Given a random byte (i.e. not only numbers/characters!), I need to convert it to a string and then back to the inital byte without loosing information. This seems like a basic task, but I ran in to the following problems:
Assuming:
rnd_bytes = b'w\x12\x96\xb8' len(rnd_bytes) prints: 4
Now, converting it to a string. Note: I need to set backslashreplace as it otherwise returns a 'UnicodeDecodeError' or would loose information setting it to another flag value.

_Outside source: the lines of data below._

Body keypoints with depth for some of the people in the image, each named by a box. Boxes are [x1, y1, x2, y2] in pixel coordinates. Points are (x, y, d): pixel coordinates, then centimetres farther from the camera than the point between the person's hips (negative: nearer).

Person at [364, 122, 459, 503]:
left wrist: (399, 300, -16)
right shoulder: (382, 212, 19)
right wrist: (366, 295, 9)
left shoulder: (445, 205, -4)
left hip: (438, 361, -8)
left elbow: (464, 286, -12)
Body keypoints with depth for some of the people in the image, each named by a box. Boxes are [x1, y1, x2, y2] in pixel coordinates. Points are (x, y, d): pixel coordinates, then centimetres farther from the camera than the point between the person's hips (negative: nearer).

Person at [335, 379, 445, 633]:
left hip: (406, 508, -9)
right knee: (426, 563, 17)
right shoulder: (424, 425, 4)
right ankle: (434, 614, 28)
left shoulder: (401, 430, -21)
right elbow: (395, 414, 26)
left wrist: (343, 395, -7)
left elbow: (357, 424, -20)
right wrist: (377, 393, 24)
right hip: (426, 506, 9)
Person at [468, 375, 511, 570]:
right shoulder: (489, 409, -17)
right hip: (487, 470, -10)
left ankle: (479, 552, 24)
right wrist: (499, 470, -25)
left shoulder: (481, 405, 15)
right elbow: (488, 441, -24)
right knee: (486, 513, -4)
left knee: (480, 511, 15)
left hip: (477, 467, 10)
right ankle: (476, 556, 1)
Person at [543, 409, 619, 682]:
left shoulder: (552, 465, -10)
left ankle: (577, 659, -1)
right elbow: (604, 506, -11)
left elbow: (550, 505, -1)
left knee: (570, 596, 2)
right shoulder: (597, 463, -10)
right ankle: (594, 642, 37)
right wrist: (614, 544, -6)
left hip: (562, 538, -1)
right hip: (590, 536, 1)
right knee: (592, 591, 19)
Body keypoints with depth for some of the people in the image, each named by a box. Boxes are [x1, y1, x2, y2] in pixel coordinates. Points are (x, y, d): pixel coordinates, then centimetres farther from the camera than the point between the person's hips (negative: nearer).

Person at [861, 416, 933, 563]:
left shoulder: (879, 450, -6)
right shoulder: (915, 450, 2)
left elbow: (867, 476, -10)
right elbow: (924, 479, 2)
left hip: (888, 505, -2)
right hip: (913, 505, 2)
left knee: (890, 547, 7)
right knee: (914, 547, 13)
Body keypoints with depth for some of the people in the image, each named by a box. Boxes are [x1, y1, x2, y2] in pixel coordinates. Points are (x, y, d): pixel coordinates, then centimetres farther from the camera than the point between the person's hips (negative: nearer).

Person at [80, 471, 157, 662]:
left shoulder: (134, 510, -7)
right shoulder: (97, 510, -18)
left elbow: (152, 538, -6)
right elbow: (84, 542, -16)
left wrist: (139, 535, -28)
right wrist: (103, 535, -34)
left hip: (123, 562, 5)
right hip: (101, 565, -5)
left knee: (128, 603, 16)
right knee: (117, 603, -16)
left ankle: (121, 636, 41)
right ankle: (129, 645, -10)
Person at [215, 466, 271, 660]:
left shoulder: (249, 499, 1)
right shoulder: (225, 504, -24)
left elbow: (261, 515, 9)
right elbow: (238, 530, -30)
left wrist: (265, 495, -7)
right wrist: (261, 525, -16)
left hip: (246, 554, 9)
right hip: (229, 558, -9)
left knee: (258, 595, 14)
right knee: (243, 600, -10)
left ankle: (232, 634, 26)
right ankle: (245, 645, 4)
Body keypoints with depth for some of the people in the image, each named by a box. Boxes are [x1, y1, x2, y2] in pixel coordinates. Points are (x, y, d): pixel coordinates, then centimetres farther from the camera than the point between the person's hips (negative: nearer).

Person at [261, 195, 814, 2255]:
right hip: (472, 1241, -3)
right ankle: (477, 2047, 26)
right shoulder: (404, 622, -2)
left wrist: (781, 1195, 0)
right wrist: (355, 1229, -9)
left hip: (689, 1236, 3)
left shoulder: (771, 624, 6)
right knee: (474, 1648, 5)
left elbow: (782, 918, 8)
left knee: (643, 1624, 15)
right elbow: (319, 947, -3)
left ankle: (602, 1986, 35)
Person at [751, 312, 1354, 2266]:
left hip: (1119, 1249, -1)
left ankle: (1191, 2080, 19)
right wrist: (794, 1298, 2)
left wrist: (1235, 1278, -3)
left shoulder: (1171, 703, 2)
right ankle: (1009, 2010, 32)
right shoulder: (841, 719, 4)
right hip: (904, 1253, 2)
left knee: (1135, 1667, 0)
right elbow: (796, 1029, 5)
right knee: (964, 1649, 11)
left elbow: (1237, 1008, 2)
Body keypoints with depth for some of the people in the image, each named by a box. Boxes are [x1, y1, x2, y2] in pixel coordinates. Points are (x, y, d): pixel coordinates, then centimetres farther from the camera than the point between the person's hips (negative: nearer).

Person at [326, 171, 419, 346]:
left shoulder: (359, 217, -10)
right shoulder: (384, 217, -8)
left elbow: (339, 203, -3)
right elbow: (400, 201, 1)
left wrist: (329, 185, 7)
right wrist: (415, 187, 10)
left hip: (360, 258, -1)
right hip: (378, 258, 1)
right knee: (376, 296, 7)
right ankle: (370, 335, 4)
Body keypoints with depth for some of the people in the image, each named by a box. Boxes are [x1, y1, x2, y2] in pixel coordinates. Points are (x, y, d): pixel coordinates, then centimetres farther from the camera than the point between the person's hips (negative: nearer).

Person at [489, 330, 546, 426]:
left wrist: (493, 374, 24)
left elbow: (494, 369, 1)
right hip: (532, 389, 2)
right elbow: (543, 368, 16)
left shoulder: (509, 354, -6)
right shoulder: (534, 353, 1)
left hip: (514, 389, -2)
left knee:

my_str = rnd_bytes.decode('utf-8' , 'backslashreplace') Now, I have the string. I want to convert it back to exactly the original byte (size 4!):
According to python ressources and this answer, there are different possibilities:
conv_bytes = bytes(my_str, 'utf-8') conv_bytes = my_str.encode('utf-8') But len(conv_bytes) returns 10.
I tried to analyse the outcome:
>>> repr(rnd_bytes) "b'w\\x12\\x96\\xb8'" >>> repr(my_str) "'w\\x12\\\\x96\\\\xb8'" >>> repr(conv_bytes) "b'w\\x12\\\\x96\\\\xb8'" It would make sense to replace '\\\\'. my_str.replace('\\\\','\\') doesn't change anything. Probably, because four backslashes represent only two. So, my_str.replace('\\','\') would find the '\\\\', but leads to
SyntaxError: EOL while scanning string literal
due to the last argument '\'. This had been discussed here, where the following suggestion came up:
>>> my_str2=my_str.encode('utf_8').decode('unicode_escape') >>> repr(my_str2) "'w\\x12\\x96¸'" This replaces the '\\\\' but seems to add / change some other characters:
>>> conv_bytes2 = my_str2.encode('utf8') >>> len(conv_bytes2) 6 >>> repr(conv_bytes2) "b'w\\x12\\xc2\\x96\\xc2\\xb8'" There must be a prober way to convert a (complex) byte to a string and back. How can I achieve that?